The board of directors for the Lucas Museum of Narrative Art (LMNA) recently chose Los Angeles as the latest—and potentially final—site for its troubled museum proposal.

The decision marks the third attempt by the LMNA museum board to find a location for the nearly $1 billion museum—resulting in multiple design schemes by MAD Architects. The LMNA will house a growing and expansive collection of graphic art, including works by Zaha Hadid, Edgar Degas, and Pierre-Auguste Renoir, among others.

MAD Architects’ initial designs for a site north of San Francisco were rebuffed in 2015 after community outcry. The LMNA team made a try for a site in Chicago in 2016, only to eventually scrap the plans in the face of fierce opposition to the project’s proposed location on the Chicago’s lakefront by a local community group. Most recently, LMNA’s board made parallel pitches for two sites in California: one on San Francisco’s Treasure Island and another in L.A.’s Exposition Park.

L.A. won out this round, gaining another cultural amenity for a site already home to the Los Angeles Memorial Coliseum, California African American Museum, California Science Center, and the Museum of Natural History of Los Angeles County. The new museum, if built, will also be located along the city’s Expo Line light rail line, and will help—along with a forthcoming Gensler-designed Los Angeles Football Club soccer stadium—extend a leg of transit-oriented development from a growing entertainment and hotel district in the South Park neighborhood nearby to one of L.A.’s core working class neighborhoods.

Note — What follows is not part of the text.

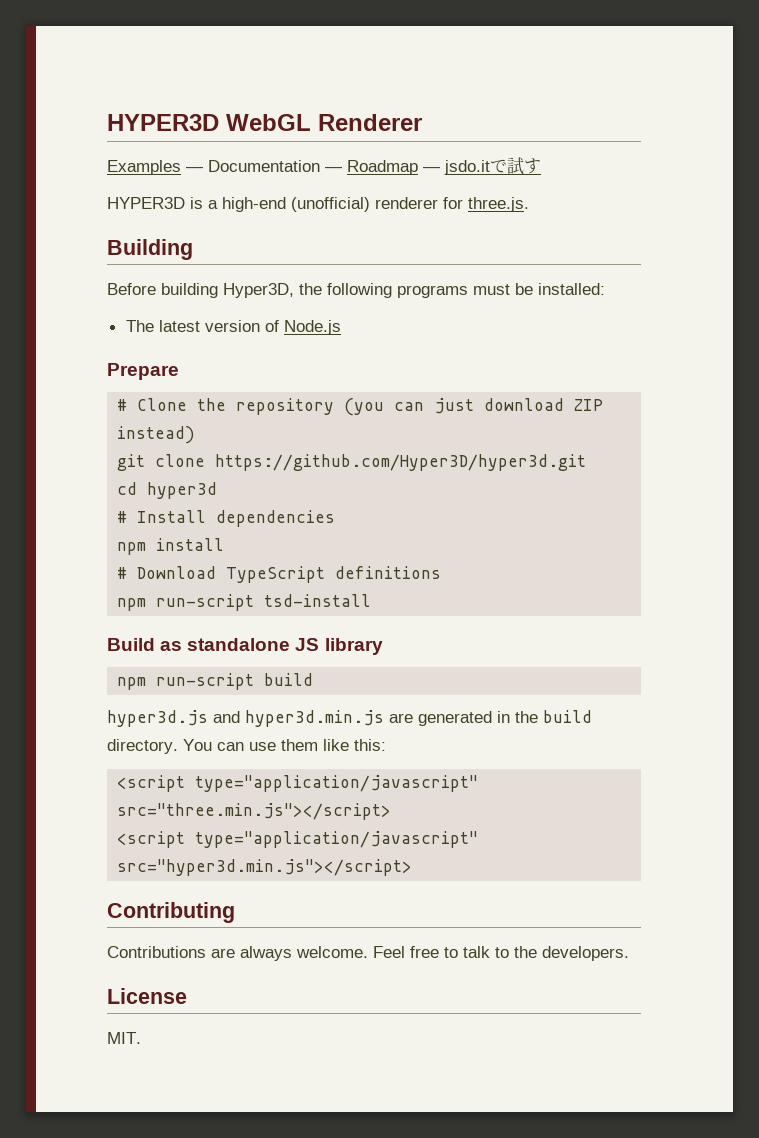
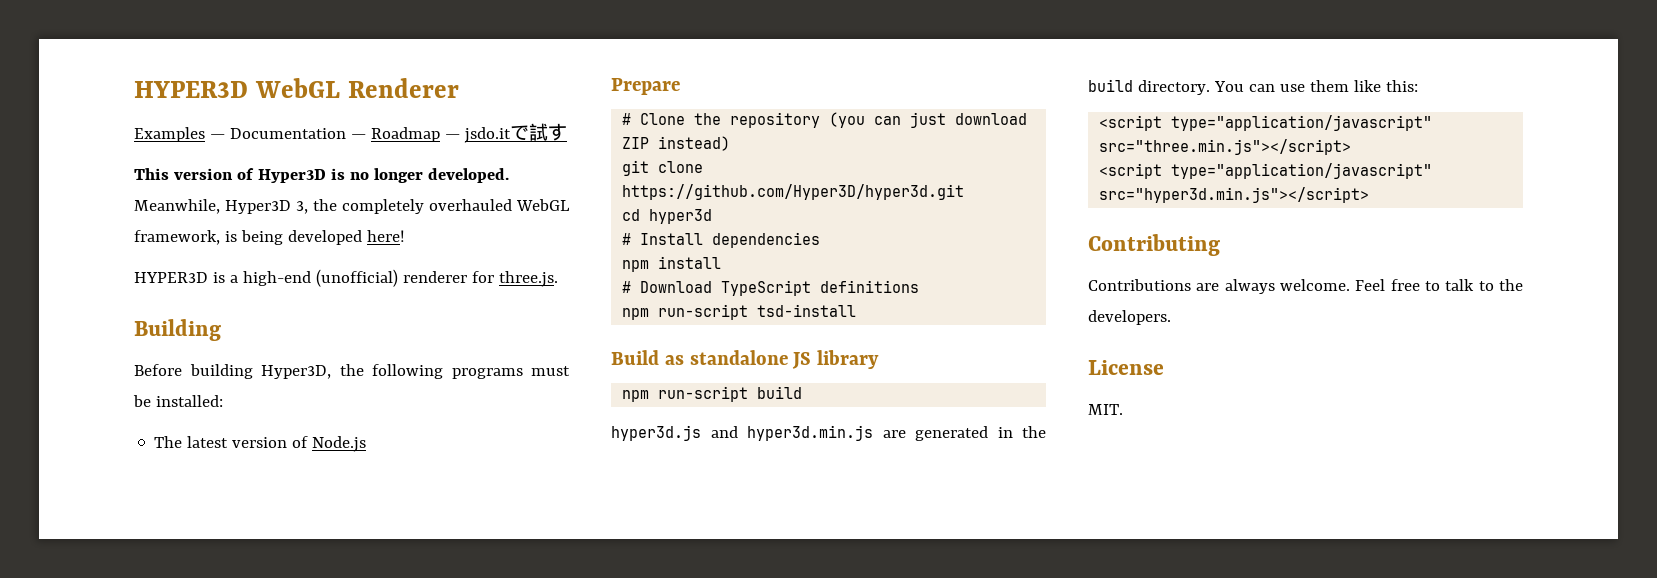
(541, 166) none -> [134,168,509,183] [134,199,570,214] [134,230,405,245] // This version of Hyper3D is no longer developed. Meanwhile, Hyper3D 3, the completely overhauled WebGL framework, is being developed here!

In announcing its decision, the Lucas Foundation’s board of directors extolled the virtues of the urban park and its surrounding neighborhood, saying in a statement: “While each location offers many unique and wonderful attributes, South Los Angeles’s Promise Zone best positions the museum to have the greatest impact on the broader community, fulfilling our goal of inspiring, engaging, and educating a broad and diverse visitorship.”

In an effort to preserve the park’s green spaces, the selected scheme will include public open space on its rooftop. Renderings for the proposal show the curvaceous museum located in a leafy, park setting topped with tufts of greenery. The museum also appears to gingerly touch the ground by coming down in a series of large, discrete piers.

It’s still unclear what sorts of developmental hurdles the museum will need to surpass prior to construction, but the project clearly has a fan in L.A. Mayor Eric Garcetti, who after learning of the decision, remarked to the Los Angeles Times, “It’s a natural place to have this museum in the creative capital of the world and in the geographic center of the city. It’s a banner day for L.A.”